Below is a chart that shows the largest intra-year drop in the market and also how the market finished in that year. The average of these “drops” is 14.2%, larger than the one we experienced this past week. Annual returns during these periods were positive in 27 of the 35 years (77% of the time).
U.S. GDP Numbers Revised Upward:
The Commerce Department announced yesterday that the U.S. Gross Domestic Product (GDP) in the second quarter rose much more than was first reported. Originally estimated to be 2.3%, the number was revised upward to 3.7%. Consumer spending, which makes up more than two-thirds of GDP, grew 3.1%, up from the 2.9% that was originally estimated. Growth in spending on home building/improvements was revised upward from 6.6% to 7.8% and is expected to continue in the third quarter. Home building is considered a very important measure of economic activity because of the trickle-down effect…home buyers need to furnish their homes with appliances, furniture, lawn equipment, etc. Inventories rose in the second quarter, which contributed to GDP. However, inventories have risen to the point where economists feel it is unlikely to keep rising. Economists are expecting falling inventories in the third quarter, which will drag on GDP.
This GDP revision supports that case that the U.S. economy is continuing to strengthen which could provide the Fed further evidence to begin to raise rates this year. While recent market volatility may have an influence on the timing of their decision, economic data continues to justify a rate increase.
Tax Loss Harvesting:
In wake of the recent volatility there are not only opportunities to buy stocks at lower prices, but there are also ways to capitalize on positions that have unrealized losses in nonqualified accounts.
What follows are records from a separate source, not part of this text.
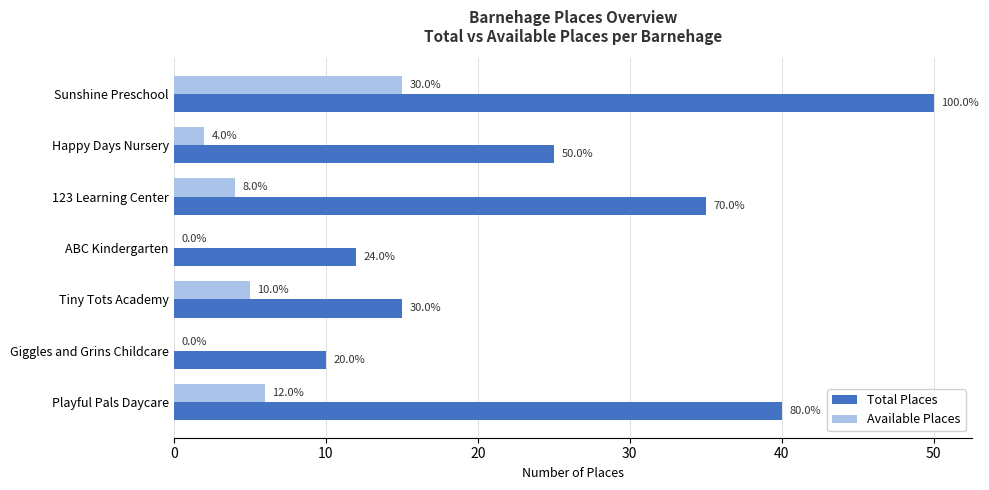

What are all the series names shown in the legend?

Total Places, Available Places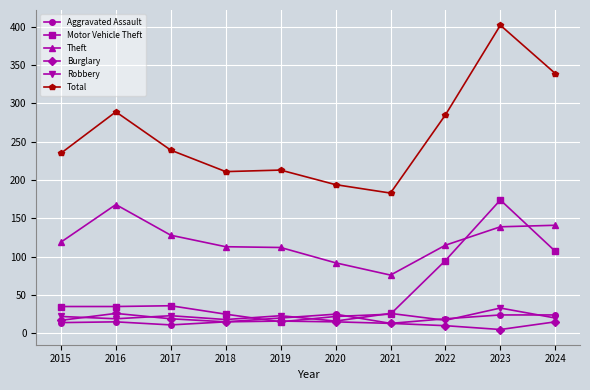

What is the difference between the highest and lowest values at 2018?

196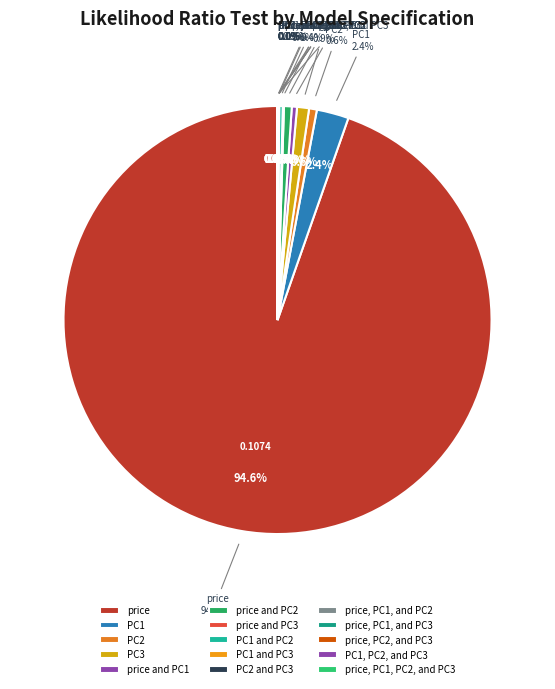

Rank the categories by value from lowest to highest.

price, PC1, and PC2, price, PC1, PC2, and PC3, PC2 and PC3, price, PC2, and PC3, PC1, PC2, and PC3, price, PC1, and PC3, price and PC3, PC1 and PC3, PC1 and PC2, price and PC1, PC2, price and PC2, PC3, PC1, price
Investments owned in a taxable account (individual, joint, trust, etc.) can be sold for a capital loss and these losses can be used to offset future capital gains. If losses exceed realized capital gains in a given tax year, up to $3,000 of the losses can then be used against earned income, with the remainder of losses carried forward to the next tax year. If the investment is still one you favor in the long term, you can re-purchase shares, either 31 days before you sell for a loss, or 31 days after you sell for a loss, to avoid IRS wash sale regulations (where the loss would be disallowed). This strategy gives you the ability to use the losses to help reduce your current year taxes, while also still owning the same position in your portfolio at a lower cost basis.